Но милиционер с ним почему-то не согласился. – Это все видимость, провокация, – заявил он авторитетно. – Не попадитесь, товарищ, на удочку мирового империализма с его кровавыми фокусами. Вот у меня тесть рассказывал, был недавно случай. Помер, стало быть, от белой горячки его сосед. Родственников никаких, поэтому заместо христианских похорон решили ему прогрессивные соседи устроить огненное погребение – в опытном порядке, по примеру борющегося пролетариата Индии. И что вы думаете? В момент, когда его сжигали, он поднялся в гробу и рукою им помахал. Никто не знал, что и думать, а потом врач знакомый объяснил, что когда тело сжигают, мышцы от жара сокращаются, и труп как бы само по себе шевелится и даже, бывает, садится. Но все это объяснимо законами физики и химии, и никакой совершенно мистики тут нет и быть не может.
– Да, но нашего-то никто не сжигал, – возразил Сбитнев.
– Ну, значит, мы и сожжем, – неожиданно сказал милиционер и решительно добавил. – Пойду за керосинчиком схожу.
После этих диких слов он исчез, словно бы в воздухе растворился.
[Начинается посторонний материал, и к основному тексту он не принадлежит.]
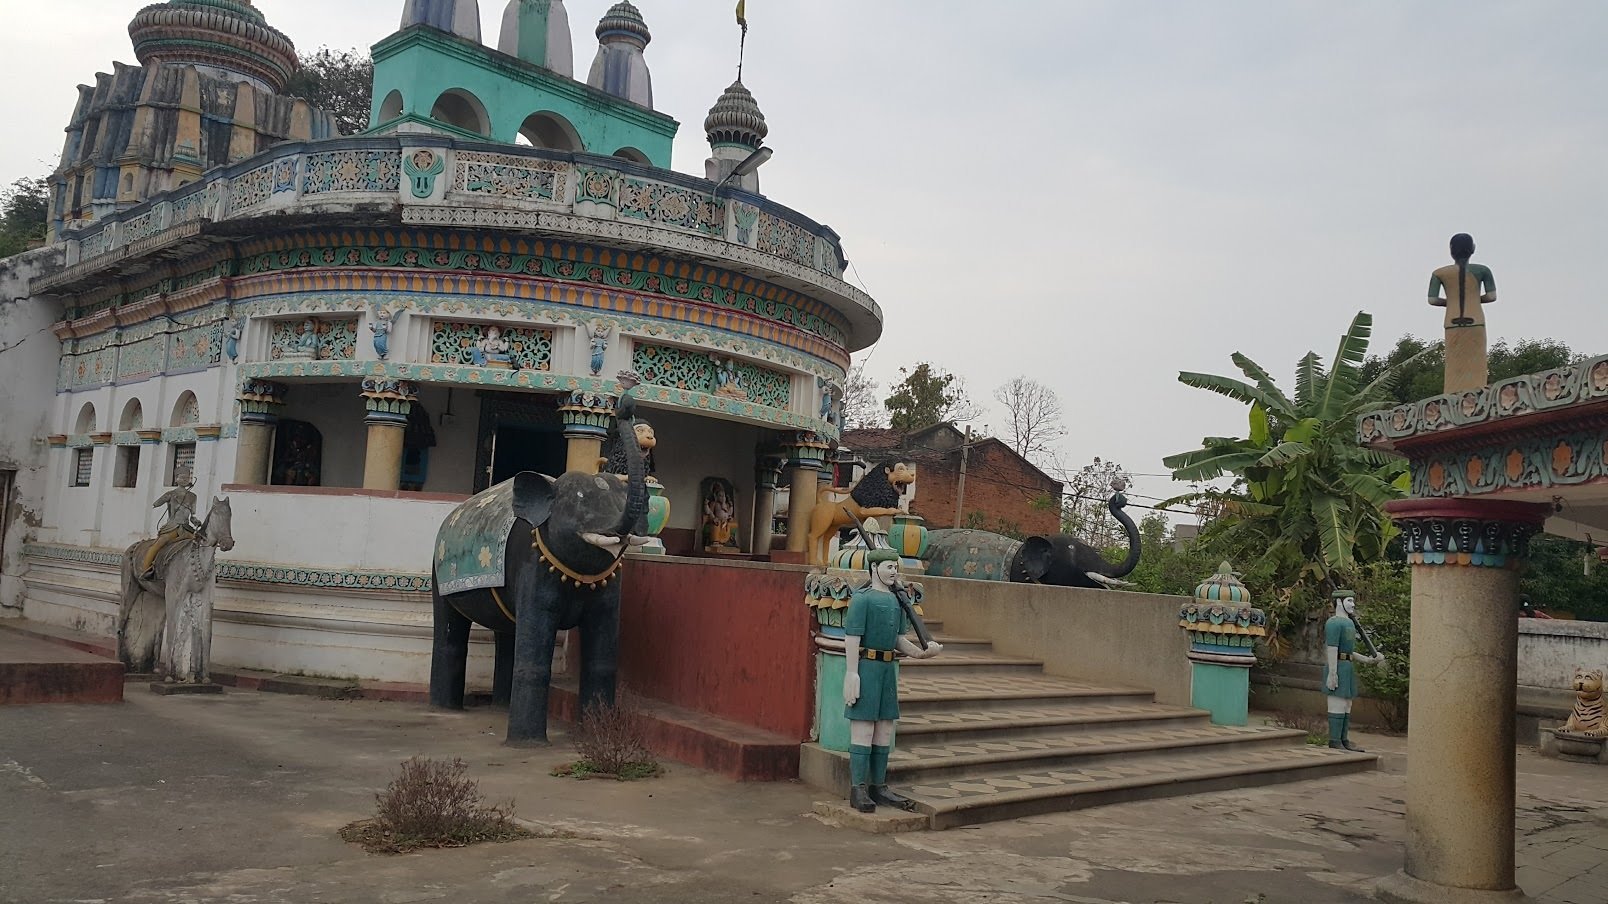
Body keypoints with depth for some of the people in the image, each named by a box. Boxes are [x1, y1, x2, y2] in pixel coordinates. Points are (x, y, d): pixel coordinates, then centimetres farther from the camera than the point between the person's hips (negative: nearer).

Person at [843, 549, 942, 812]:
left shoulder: (897, 600, 14)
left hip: (888, 668, 8)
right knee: (863, 728, -4)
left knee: (885, 728, 10)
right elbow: (852, 638, -13)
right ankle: (858, 790, 1)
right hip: (866, 666, -8)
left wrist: (921, 653, 1)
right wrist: (852, 673, -18)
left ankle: (879, 787, 18)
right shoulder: (862, 598, -9)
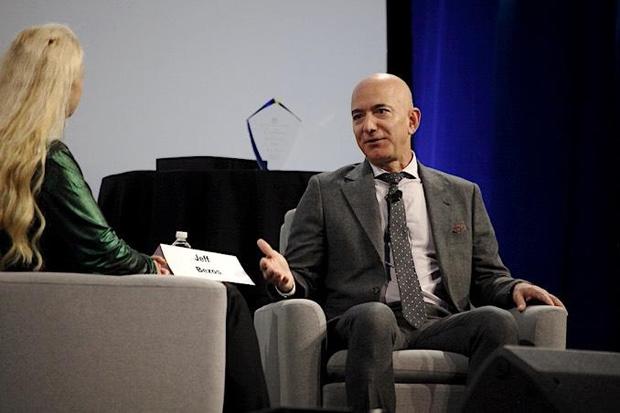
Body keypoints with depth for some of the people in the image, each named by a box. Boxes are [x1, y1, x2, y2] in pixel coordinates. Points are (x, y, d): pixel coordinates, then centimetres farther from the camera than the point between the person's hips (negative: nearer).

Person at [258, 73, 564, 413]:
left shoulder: (462, 195, 22)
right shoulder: (325, 191, 17)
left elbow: (486, 277, 20)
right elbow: (305, 277, 12)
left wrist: (514, 288, -3)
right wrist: (286, 280, -12)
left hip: (441, 327, 2)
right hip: (359, 323, -2)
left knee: (497, 320, -30)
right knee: (375, 315, -38)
Иван Андреевич же остался один на один с восставшим трупом. Некоторое время оба сидели молча.
– Интересное дело, – вдруг сказал покойник неприязненно, – по какому-такому полному праву собираетесь вы меня сжигать? Я, между прочим, даже не член партии…
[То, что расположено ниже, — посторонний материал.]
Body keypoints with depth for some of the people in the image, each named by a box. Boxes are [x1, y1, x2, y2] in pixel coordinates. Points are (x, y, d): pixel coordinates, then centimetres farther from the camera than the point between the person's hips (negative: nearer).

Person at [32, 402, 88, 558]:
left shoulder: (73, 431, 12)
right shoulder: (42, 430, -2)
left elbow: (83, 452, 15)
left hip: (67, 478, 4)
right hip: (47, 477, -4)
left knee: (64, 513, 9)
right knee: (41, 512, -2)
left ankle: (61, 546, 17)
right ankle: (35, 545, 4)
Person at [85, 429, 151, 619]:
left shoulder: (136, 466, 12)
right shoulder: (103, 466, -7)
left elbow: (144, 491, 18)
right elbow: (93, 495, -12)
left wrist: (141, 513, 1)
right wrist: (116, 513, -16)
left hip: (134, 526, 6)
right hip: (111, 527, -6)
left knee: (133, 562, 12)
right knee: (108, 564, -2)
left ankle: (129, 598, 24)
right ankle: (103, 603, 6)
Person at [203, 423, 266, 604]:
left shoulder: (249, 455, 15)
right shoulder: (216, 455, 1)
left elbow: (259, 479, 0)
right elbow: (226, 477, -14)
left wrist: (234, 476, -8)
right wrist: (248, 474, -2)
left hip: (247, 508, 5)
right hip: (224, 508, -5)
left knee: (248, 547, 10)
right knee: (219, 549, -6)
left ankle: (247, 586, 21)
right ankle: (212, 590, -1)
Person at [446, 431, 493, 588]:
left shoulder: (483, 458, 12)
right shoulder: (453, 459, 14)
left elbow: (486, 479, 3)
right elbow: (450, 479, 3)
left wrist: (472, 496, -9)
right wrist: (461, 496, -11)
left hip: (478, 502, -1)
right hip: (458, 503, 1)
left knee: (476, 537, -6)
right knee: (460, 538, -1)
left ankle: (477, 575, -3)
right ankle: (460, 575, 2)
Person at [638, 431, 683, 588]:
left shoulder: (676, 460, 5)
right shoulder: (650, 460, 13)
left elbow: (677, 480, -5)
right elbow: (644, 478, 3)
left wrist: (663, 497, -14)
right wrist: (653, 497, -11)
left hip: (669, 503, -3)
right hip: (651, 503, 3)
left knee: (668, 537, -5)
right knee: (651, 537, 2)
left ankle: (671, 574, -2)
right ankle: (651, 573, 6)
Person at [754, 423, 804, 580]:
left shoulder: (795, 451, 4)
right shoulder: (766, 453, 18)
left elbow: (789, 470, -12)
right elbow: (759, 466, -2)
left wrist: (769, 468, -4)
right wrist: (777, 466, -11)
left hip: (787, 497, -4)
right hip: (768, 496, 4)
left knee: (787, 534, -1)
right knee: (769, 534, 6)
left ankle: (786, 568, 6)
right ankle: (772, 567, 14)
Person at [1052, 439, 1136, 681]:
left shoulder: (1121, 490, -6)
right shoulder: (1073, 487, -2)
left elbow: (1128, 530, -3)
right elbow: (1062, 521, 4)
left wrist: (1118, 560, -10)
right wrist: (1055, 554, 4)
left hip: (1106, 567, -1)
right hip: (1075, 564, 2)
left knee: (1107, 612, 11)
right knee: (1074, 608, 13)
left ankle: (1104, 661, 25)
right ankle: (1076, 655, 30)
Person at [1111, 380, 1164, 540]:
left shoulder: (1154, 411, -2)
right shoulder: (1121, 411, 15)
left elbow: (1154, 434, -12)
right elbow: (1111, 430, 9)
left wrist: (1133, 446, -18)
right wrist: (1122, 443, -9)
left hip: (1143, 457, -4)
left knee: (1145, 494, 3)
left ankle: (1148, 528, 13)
– В члены и посмертно можно принять, должна быть такая заочная форма, – неожиданно для себя самого как-то жалобно отвечал Сбитнев.
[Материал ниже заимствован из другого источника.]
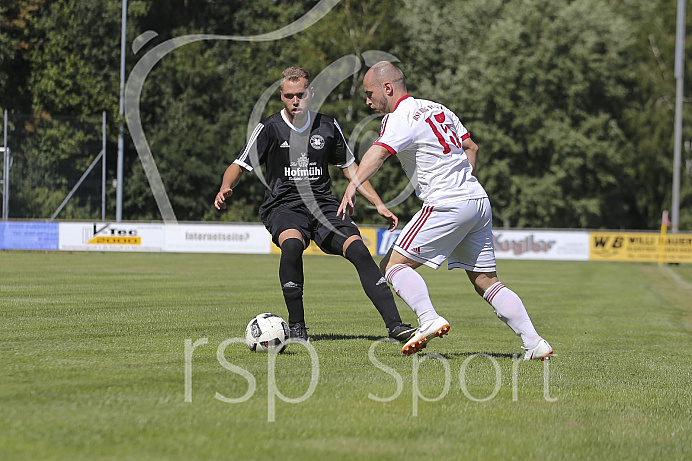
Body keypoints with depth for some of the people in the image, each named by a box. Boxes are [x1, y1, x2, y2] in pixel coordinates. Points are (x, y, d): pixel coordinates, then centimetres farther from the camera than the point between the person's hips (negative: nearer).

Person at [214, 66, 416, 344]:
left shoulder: (328, 126, 10)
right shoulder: (269, 128, 1)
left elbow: (350, 168, 19)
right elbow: (239, 166, 1)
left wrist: (379, 205, 12)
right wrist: (226, 188, -22)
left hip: (324, 207, 3)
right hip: (283, 208, -3)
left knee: (358, 250, -22)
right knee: (291, 244, -36)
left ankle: (394, 325, -22)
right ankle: (296, 327, -22)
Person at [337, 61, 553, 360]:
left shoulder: (400, 119, -9)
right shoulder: (438, 109, 17)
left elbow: (378, 152, -28)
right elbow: (471, 148, 26)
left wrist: (353, 186, -42)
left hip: (447, 206, -9)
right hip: (479, 201, 9)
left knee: (394, 264, -4)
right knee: (486, 282, 13)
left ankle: (429, 320, -23)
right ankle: (535, 344, 6)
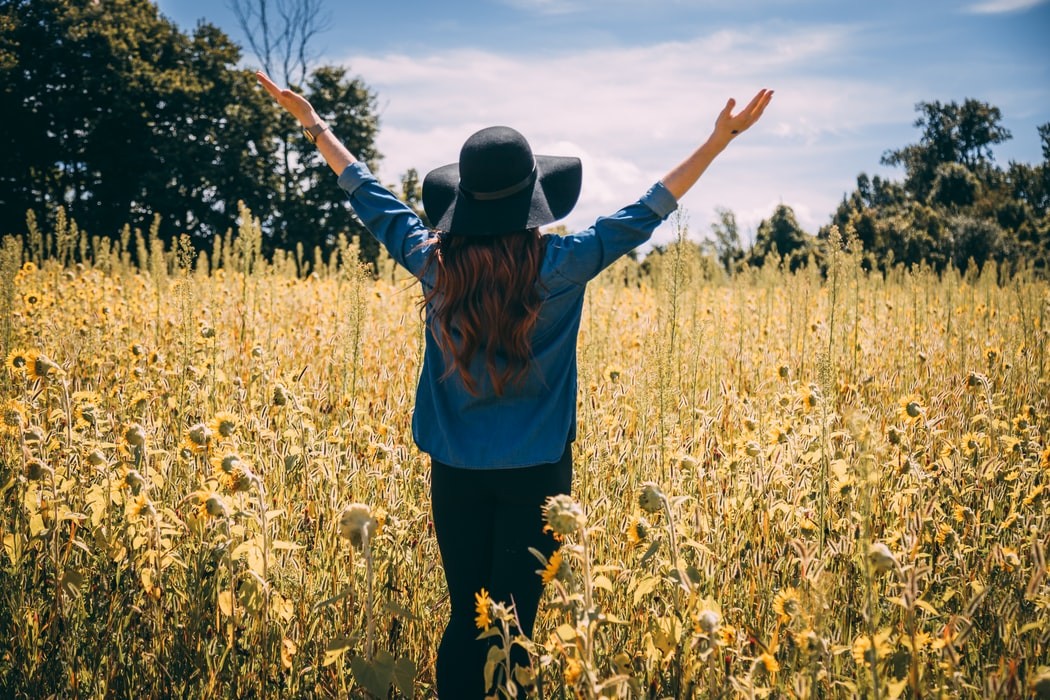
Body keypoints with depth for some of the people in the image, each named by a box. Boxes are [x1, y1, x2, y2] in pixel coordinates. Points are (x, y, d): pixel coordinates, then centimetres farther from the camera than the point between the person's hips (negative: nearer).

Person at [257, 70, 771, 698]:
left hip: (455, 468, 3)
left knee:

– Заочно я не согласный, – отвечал покойник, но уже не басом, а совершенно нормальным голосом.
Тут Сбитнев от страха покрылся гусиной кожей: теперь знакомым ему показалось не только лицо, но и голос ожившего мертвеца.
– Предупреждаю со всей ответственностью, – продолжал тот, – я просто так не дамся. Покуда я живой, сжигать себя не позволю. А если меня добить захотят, я кое-кого с собой на тот свет утащу… Согласный ли ты, товарищ, помереть без покаяния прямо тут, не отходя от кассы?
Иван Андреевич, продолжая сидеть на холодном каменном полу, немного отодвинулся назад и сказал, что в таких крайних мерах совершенно нет необходимости. Лично он, Иван Андреевич, здесь именно затем, чтобы всех спасти и при этом никого не убить.
– А вы, гражданин, не много ли на себя берете? – вдруг раздался рядом наглый фальцет. – Всех спасти! Тоже мне, Иисус Христос нашелся.
Сбитнев повернул голову и обмер. Прямо над ним качалось узкая бандитская – именно так, бандитская, а вовсе не жульническая – рожа Аметистова. Он уже снял милицейскую фуражку, и физиономию его ярко освещал фонарь, который он для пущего ужаса направил прямо на себя самого.
– А вот мы его сейчас подвесим за причинное место – будет знать, как совать нос не в свое дело, – восставший покойник неожиданно возник рядом с Аметистовым. Тут стало видно, что это не кто иной, как большевик и пианист Буренин, точнее, тот, кто себя за него выдавал.
– Товарищи… – начал было Иван Андреевич, но сообразил, что высокое это звание не очень-то подходит двум проходимцам, и поправился, – граждане, в чем дело? Что за глупые шутки?
– Какие там шутки, – хмуро сказал Буренин, – дело крайне серьезное.
– Именно, – подтвердил Аметистов и вдруг взял Сбитнева за грудки и легко поднял в воздух. Ивану Андреевичу показалось, что не человек его в воздух поднял, а какая-то ужасно сильная механическая лебедка. И вот тут, вися между небом и землей, Сбитнев неожиданно разглядел, что глаза у Аметистова страшные и жестокие, как могильная яма. В следующую секунду тот поставил его на землю, сдавил рукою горло и распластал по стене.
Сбитнев судорожно потянулся к внутреннему карману, где лежал у него табельный револьвер, но Буренин ловко перехватил его руку и вывернул так, что в глазах сделалось темно.
– Сопротивляется, тварь, – наябедничал Буренин, – сразу видно старого контрреволюционера. – Ничего, – отвечал Аметистов, – сломили мы колчаковскую гидру, сломим и муровскую.